Las Elecciones Generales 2026 representan un desafío y, a la vez, una oportunidad para fortalecer la democracia peruana. El nuevo esquema de votación —una sola cédula con cinco elecciones distintas— exige que el ciudadano llegue informado y consciente de la importancia de cada decisión. No se trata solo de elegir presidente, sino de comprender que el poder político se distribuye entre varias instancias que impactan directamente en la gobernabilidad y la representación.
La complejidad de la cédula, dividida en cinco columnas con reglas específicas, pone en evidencia la necesidad urgente de educación electoral. Entender cuántos candidatos se pueden marcar y en qué casos se permite el voto preferencial no es un detalle menor: un error puede anular una parte del voto. En este contexto, el elector deja de ser un actor pasivo y se convierte en un participante activo que debe ejercer su derecho con responsabilidad e información.

## Tareas por realizar
1. Transcriba el fragmento del texto sobre las Elecciones Generales 2026 que comienza con "La complejidad de" y continúa hasta "responsabilidad e información.", e intercambie "educación electoral" por "formación cívica".
2. Retome el texto sobre las Elecciones Generales 2026 y prosiga su redacción a partir de la última oración.
No es preciso consultar los registros.

[Entradas del conjunto de datos]
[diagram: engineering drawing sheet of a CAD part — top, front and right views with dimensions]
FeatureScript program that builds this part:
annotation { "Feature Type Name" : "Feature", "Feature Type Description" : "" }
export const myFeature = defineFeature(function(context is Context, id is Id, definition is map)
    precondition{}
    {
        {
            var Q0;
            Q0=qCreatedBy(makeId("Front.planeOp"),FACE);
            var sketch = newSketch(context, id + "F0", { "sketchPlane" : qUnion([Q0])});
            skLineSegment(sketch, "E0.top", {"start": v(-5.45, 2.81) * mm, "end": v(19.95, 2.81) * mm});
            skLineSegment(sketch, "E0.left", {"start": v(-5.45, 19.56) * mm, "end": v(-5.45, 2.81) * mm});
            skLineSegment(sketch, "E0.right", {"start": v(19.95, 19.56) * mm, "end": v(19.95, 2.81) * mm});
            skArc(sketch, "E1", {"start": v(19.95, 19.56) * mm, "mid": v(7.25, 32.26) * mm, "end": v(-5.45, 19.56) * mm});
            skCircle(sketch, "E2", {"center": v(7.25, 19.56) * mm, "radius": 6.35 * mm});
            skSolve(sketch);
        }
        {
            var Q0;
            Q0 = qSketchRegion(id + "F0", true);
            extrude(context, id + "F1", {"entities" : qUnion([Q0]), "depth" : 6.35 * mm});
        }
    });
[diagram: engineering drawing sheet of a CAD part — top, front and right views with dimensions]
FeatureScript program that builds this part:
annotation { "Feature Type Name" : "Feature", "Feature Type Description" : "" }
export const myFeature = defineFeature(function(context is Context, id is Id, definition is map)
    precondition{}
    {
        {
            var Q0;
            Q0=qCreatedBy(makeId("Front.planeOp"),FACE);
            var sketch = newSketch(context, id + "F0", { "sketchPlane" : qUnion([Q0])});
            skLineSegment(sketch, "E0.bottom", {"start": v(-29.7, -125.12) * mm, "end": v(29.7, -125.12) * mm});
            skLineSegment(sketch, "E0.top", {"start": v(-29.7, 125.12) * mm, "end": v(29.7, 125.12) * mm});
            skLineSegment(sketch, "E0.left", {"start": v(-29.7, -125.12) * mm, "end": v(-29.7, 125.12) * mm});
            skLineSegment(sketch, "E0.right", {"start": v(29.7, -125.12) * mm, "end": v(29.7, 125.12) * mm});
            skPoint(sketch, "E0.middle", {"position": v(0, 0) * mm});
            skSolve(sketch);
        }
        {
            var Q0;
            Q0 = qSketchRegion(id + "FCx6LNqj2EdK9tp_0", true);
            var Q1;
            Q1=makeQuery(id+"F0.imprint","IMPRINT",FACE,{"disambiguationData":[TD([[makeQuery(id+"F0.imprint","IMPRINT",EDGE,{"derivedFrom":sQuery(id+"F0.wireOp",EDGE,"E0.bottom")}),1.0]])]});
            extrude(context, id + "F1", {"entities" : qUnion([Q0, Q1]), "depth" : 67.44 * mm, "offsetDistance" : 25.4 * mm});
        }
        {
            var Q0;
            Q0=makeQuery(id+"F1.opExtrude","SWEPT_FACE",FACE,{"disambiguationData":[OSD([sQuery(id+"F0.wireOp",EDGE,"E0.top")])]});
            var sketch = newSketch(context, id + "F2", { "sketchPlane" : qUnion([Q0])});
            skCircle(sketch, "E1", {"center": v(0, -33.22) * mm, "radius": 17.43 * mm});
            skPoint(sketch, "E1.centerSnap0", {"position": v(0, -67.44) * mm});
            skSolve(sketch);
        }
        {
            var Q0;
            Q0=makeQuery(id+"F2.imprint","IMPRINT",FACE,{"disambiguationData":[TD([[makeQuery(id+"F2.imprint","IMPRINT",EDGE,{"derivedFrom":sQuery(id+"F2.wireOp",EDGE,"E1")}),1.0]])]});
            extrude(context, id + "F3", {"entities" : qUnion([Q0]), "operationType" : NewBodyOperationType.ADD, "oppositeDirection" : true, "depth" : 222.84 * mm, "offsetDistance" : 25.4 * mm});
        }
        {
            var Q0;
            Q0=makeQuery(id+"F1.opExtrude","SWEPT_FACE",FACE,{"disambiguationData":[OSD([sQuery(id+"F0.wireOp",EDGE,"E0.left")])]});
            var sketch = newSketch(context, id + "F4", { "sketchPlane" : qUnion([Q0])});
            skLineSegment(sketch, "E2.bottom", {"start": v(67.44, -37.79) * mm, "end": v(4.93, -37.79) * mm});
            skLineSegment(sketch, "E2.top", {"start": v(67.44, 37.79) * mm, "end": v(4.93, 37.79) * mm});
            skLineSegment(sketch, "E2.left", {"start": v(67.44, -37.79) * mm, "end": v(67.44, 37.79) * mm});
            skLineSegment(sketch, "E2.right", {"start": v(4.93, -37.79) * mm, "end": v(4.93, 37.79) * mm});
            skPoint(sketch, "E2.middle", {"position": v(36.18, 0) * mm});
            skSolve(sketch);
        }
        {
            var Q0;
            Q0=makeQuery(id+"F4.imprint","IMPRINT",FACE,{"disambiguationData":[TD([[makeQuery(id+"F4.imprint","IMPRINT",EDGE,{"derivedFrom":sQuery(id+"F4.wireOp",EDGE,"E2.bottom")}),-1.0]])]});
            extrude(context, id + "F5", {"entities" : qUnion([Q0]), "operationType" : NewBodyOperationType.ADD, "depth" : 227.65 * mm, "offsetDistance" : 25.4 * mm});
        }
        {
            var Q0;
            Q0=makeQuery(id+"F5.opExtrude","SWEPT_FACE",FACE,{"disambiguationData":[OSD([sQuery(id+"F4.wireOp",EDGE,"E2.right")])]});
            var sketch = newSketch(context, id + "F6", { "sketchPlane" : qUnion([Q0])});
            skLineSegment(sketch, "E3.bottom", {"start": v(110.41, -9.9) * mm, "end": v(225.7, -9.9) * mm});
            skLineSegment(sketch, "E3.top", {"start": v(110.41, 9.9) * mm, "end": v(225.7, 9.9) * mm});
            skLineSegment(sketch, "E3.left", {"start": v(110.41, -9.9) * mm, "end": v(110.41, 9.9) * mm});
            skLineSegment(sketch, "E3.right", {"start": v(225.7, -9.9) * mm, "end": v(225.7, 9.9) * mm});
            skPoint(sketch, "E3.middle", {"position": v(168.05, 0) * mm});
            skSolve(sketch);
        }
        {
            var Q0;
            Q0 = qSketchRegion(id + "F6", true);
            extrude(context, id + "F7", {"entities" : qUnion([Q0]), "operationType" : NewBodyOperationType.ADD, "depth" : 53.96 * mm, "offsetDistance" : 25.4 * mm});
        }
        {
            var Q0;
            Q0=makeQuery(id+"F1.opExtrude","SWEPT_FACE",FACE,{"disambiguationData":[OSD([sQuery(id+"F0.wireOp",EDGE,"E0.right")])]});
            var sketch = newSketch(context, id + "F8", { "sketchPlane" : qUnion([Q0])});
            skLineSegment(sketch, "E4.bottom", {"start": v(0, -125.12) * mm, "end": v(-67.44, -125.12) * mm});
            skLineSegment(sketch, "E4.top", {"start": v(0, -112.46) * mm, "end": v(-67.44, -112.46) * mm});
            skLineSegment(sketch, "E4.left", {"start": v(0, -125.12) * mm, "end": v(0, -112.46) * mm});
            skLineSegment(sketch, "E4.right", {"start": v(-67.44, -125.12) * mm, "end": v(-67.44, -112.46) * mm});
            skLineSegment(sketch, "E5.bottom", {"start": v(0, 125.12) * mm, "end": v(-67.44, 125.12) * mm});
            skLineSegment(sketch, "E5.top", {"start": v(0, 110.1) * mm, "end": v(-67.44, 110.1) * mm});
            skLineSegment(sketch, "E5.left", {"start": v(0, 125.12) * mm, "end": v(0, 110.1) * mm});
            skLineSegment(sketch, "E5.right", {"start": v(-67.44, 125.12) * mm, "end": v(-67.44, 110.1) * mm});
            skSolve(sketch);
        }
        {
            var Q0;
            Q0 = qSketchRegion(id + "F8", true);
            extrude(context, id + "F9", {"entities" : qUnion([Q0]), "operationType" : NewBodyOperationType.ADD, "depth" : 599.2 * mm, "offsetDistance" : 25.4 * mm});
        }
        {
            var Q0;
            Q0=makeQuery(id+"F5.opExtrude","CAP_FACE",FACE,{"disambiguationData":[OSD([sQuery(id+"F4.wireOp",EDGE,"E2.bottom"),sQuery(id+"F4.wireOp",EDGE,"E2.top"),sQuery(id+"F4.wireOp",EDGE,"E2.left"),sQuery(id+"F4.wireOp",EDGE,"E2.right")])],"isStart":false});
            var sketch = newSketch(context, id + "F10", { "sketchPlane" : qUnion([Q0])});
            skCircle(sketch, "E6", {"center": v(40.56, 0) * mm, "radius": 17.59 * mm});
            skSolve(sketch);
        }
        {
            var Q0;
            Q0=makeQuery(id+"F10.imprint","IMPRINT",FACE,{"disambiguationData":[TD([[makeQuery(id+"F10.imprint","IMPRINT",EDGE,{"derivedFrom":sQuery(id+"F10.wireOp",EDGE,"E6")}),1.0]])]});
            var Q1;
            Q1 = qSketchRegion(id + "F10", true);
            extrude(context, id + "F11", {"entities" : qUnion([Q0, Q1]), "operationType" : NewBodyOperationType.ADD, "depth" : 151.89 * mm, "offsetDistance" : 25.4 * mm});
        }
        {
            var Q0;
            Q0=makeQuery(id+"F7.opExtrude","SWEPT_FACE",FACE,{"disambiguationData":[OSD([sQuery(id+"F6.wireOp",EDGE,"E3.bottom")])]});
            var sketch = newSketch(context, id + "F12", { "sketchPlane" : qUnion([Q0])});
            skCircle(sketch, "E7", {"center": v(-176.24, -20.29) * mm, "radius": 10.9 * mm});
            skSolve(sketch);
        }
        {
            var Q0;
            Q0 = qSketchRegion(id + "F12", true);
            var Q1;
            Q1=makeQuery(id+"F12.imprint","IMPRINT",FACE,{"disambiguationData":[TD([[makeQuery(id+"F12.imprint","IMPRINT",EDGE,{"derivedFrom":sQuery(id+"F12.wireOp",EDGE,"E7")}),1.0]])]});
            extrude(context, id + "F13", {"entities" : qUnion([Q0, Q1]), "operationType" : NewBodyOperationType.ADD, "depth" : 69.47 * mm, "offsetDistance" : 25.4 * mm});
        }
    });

## Respuestas del ejercicio
1.
La complejidad de la cédula, dividida en cinco columnas con reglas específicas, pone en evidencia la necesidad urgente de formación cívica. Entender cuántos candidatos se pueden marcar y en qué casos se permite el voto preferencial no es un detalle menor: un error puede anular una parte del voto. En este contexto, el elector deja de ser un actor pasivo y se convierte en un participante activo que debe ejercer su derecho con responsabilidad e información.

2.
El voto cruzado, permitido en estas elecciones, amplía la libertad del ciudadano para elegir distintas opciones políticas según el cargo. Esta posibilidad refleja una democracia más flexible y menos rígida, donde no se obliga a una lealtad partidaria absoluta. Sin embargo, esa libertad también implica mayor cuidado, ya que dentro de cada columna se deben respetar las reglas para que el voto sea válido.
Finalmente, estos comicios nos recuerdan que votar bien es tan importante como votar. Evitar errores, usar correctamente la marca permitida y decidir con anticipación son actos de compromiso cívico. El voto es personal, secreto y poderoso, pero solo cumple su función cuando se ejerce de manera informada. En 2026, más que nunca, la calidad de nuestra democracia dependerá de la calidad de nuestro voto.